### TASK TO COMPLETE
From the extract on the Roman Wall, answer these:
1. Which modern city has Luguvallum revived into?
2. What plant still clothes the old walls of Cilurnum?
3. At which station do wheel-ruts still score the pavement?

### EXTRACT PROVIDED
■ ■ ■ ■ ■

F. 2.—­Of all this swarming life no trace now remains.  So entirely did it cease to be that the very names of the stations have left no shadow of memories on their sites.  Luguvallum at the one end, and Pons Aelii at the other, have revived into importance as Carlisle and Newcastle,[288] but of the rest few indeed remain save as solitary ruins on the bare Northumbrian fells tenanted only by the flock and the curlew.  But this very solitude in which their names have perished has preserved to us the means of recovering them.  Thanks to it there is no part of Britain so rich in Roman remains and Roman inscriptions.  At no fewer than twelve of these “stations” such have been already found relating to troops whom we know from the ‘Notitia’ to have been quartered at given spots per lineam valli.  A Dacian cohort (for example) has thus left its mark at Birdoswald, and an Asturian at Chesters, thereby stamping these sites as respectively the Amboglanna and Cilurnum, whose Dacian and Asturian garrisons the ‘Notitia’ records.  The old walls of Cilurnum, moreover, are still clothed with a pretty little Pyrenaean creeper, Erinus Hispanicus, which these Asturian exiles must have brought with them as a memorial of their far-off home.

F. 3.—­Many such small but vivid touches of the past meet those who visit the Wall.  At “King Arthur’s Well,” for example, near Thirlwall, the tiny chives growing in the crevices of the rock are presumably descendants of those acclimatized there by Roman gastronomy.  At Borcovicus ("House-steads”) the wheel-ruts still score the pavement; at Cilurnum the hypocaust of the bath is still blackened with smoke, and at various points the decay of Roman prestige is testified to by the walling up of one half or the other in the wide double gates which originally facilitated the sorties of the garrisons.

F. 4.—­The same decay is probably the key to the problem of the “Vallum,” that standing crux to all archaeological students of the Wall.  Along the whole line this mysterious earthwork keeps company with the Wall on the south, sometimes in close contact, sometimes nearly a mile distant.  It has been diversely explained as an earlier British work, as put up by the Romans to cover the fatigue-parties engaged in building the Wall, and as a later erection intended to defend the garrison against attacks from the rear.  Each of these views has been keenly debated; the last having the support of the late Dr. Bruce, the highest of all authorities on the mural antiquities.  And excavations, even the very latest, have produced results which are claimed by each of the rival theories.[289]

■ ■ ■ ■ ■

### RECORDED DATA

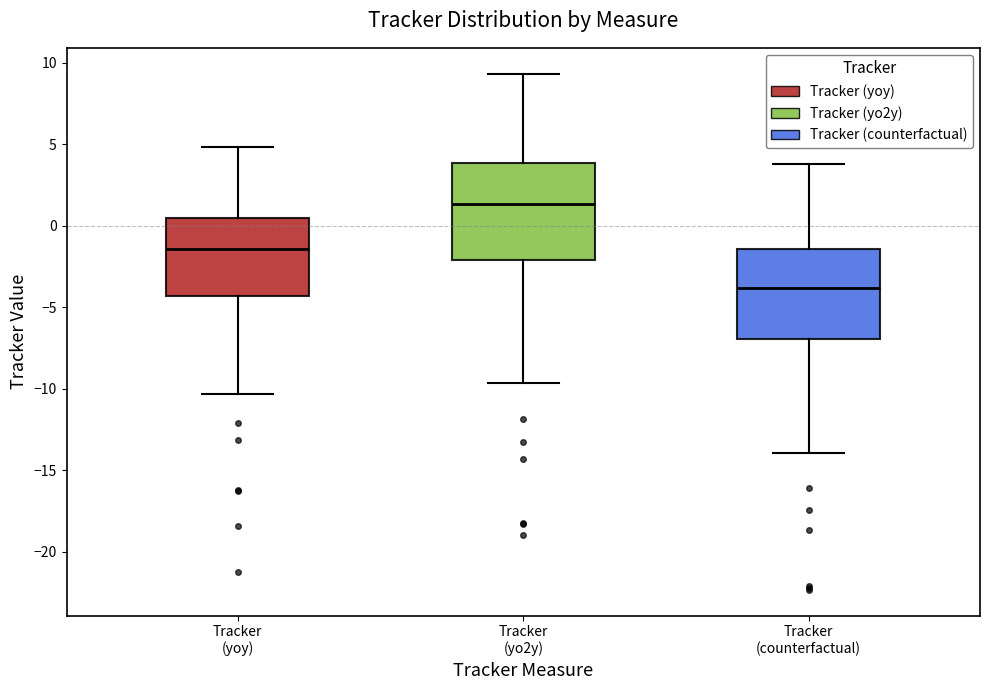

Where is the upper edge of the box for Tracker (yoy) on the y-axis? The values are not printed on the chart, so give them approximately, as read against the axis.

0.5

■ ■ ■ ■ ■

### YOUR SOLUTION
1. Carlisle.
2. Erinus Hispanicus, a small Pyrenaean creeper.
3. Borcovicus ("House-steads").